» INSTRUCTIONS FOR THE TASK
Skip any image you find and restate the rest of the data word for word.
________________________________________
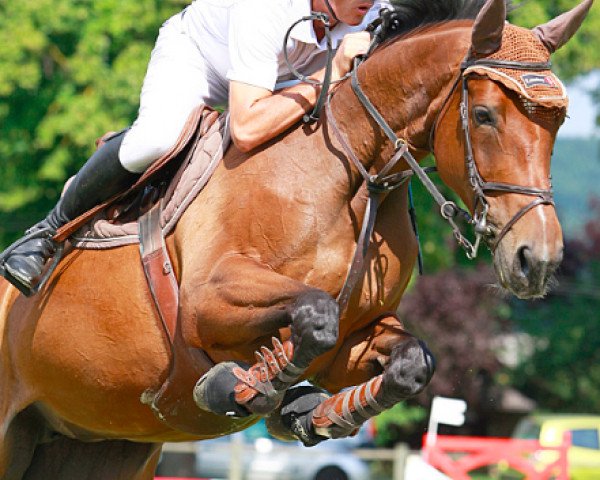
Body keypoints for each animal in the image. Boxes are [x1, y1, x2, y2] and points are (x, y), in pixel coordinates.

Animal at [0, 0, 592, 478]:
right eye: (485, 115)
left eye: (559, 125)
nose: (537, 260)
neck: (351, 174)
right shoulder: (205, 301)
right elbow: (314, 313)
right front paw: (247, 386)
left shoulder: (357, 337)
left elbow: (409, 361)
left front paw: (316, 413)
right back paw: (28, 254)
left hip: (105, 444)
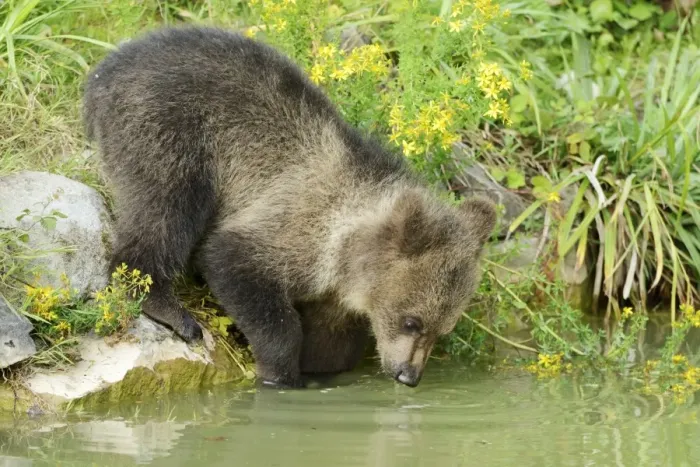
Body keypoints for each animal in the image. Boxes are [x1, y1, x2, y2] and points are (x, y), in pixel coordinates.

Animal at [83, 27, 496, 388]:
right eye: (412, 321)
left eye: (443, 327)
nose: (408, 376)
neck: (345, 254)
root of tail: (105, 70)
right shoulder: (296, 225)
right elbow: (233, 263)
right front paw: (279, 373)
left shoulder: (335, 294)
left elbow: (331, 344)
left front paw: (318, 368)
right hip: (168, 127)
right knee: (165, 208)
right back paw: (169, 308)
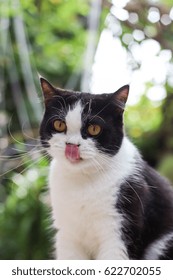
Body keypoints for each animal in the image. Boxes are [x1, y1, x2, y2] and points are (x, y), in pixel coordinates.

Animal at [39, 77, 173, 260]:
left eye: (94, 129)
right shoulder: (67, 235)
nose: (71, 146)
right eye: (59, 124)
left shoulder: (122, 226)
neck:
________________________________________
» RESULT OF THE EXERCISE
Body keypoints for each animal in the image. Boxes are [x1, y1, x2, y2] and points are (x, y), in pixel coordinates.

Animal at [0, 0, 592, 478]:
right eye: (485, 115)
left eye: (559, 125)
nose: (537, 260)
neck: (351, 174)
right shoulder: (205, 301)
right elbow: (314, 313)
right front paw: (247, 386)
left shoulder: (357, 337)
left elbow: (409, 361)
left front paw: (316, 413)
right back paw: (28, 254)
left hip: (105, 444)
Body keypoints for each animal in the image. Boxes are [x1, y1, x2, y2] and points are (x, y), in pixel coordinates.

Animal at [83, 27, 496, 388]:
right eye: (412, 321)
left eye: (443, 327)
nose: (408, 376)
neck: (345, 254)
root of tail: (105, 70)
right shoulder: (296, 225)
right elbow: (233, 263)
right front paw: (279, 373)
left shoulder: (335, 294)
left elbow: (331, 344)
left front paw: (318, 368)
right hip: (168, 127)
right knee: (165, 208)
right back paw: (169, 308)
Body keypoints for each animal in the image. Boxes are [x1, y1, x2, y2] and points are (x, y), in pixel coordinates.

Animal at [39, 77, 173, 260]:
left eye: (94, 129)
right shoulder: (67, 235)
nose: (71, 146)
right eye: (59, 124)
left shoulder: (122, 226)
neck:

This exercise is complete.